According to the IRS, the federal estate tax is a tax on your right to transfer property when you pass away. The amount your gross estate had to total before the estate tax was triggered up until recently was less than one million dollars, so many Americans who had worked their whole lives to accumulate some wealth would instantly lose much of it when they pass away and are unable to transfer it to their children.
Fortunately, in 2012, the unified lifetime gift and estate tax exemption was increased to five million dollars and the tax rate continues to be at forty percent. The exemption number has also been adjusted for inflation for the coming years after 2012. So, unless you and your spouse have a gross estate of over $11.7 million when you both pass away, at this point in time, estate tax is no longer a grave concern. Nevertheless, you may be able to take advantage of salary reduction contributions by using a tax-favored employee benefits account. You might also consider using gifting strategies to transfer assets to your children or your favorite charity to reduce your taxes.

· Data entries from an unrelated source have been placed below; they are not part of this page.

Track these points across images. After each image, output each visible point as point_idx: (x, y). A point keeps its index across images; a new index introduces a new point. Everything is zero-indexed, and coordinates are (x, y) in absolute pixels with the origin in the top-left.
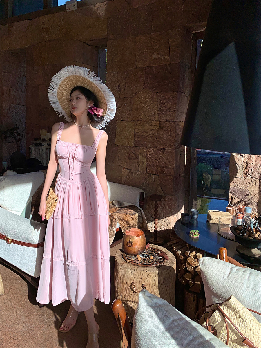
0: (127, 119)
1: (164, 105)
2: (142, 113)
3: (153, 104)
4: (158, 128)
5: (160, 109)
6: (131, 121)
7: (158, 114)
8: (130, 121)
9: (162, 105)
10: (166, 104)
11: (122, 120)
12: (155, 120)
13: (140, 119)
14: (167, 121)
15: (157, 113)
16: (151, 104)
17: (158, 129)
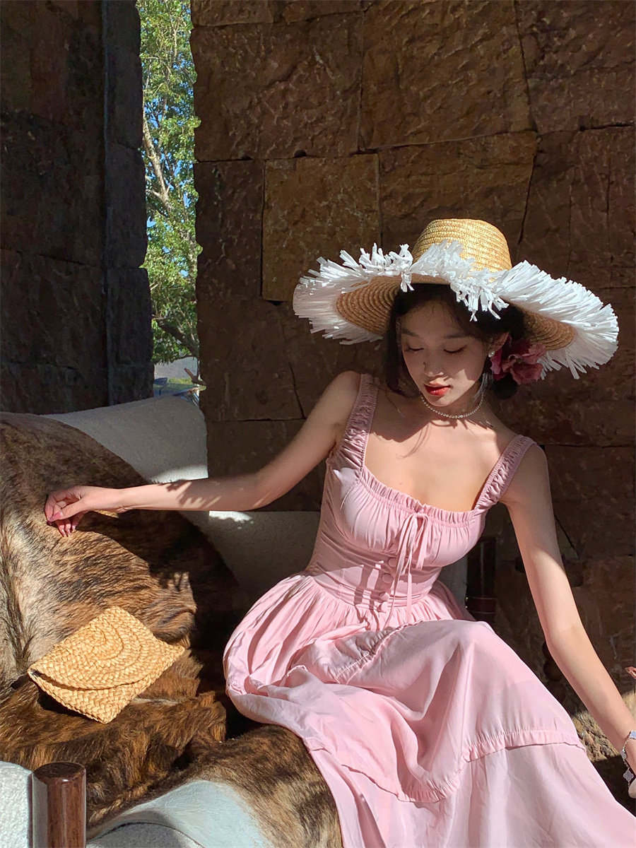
0: (334, 144)
1: (561, 37)
2: (426, 98)
3: (492, 36)
4: (528, 173)
5: (536, 62)
6: (359, 152)
7: (527, 91)
8: (352, 155)
9: (548, 38)
10: (572, 33)
11: (301, 154)
12: (507, 132)
13: (415, 134)
14: (582, 129)
15: (518, 89)
16: (481, 41)
17: (532, 183)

Gifting strategies and salary reduction contributions should be discussed with your estate planning attorney during your free consultation.
Because of these and other legislative changes, your estate plan that was completed years ago might need some major revisions, and without them, your beneficiaries could be severely limited. With the right legal guidance from your estate planning attorney, you can avoid or minimize federal estate taxes and adjust your estate plan to current legislation, allowing you to leave more assets to your loved ones and other beneficiaries after your death.